Extracted entries >>

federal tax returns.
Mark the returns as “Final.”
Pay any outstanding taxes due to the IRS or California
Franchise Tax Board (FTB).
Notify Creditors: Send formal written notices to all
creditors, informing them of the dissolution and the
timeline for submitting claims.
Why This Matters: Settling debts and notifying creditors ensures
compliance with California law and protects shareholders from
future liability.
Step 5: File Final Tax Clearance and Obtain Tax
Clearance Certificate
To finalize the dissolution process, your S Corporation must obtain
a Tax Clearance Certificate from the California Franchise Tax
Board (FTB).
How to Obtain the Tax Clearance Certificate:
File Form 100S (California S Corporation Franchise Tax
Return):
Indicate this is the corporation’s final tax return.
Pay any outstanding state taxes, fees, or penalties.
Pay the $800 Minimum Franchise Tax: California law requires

Activity >> Output exactly the lines from the one with "compliance with California" through the final line of the listing above.

Solved exercise >>
compliance with California law and protects shareholders from
future liability.
Step 5: File Final Tax Clearance and Obtain Tax
Clearance Certificate
To finalize the dissolution process, your S Corporation must obtain
a Tax Clearance Certificate from the California Franchise Tax
Board (FTB).
How to Obtain the Tax Clearance Certificate:
File Form 100S (California S Corporation Franchise Tax
Return):
Indicate this is the corporation’s final tax return.
Pay any outstanding state taxes, fees, or penalties.
Pay the $800 Minimum Franchise Tax: California law requires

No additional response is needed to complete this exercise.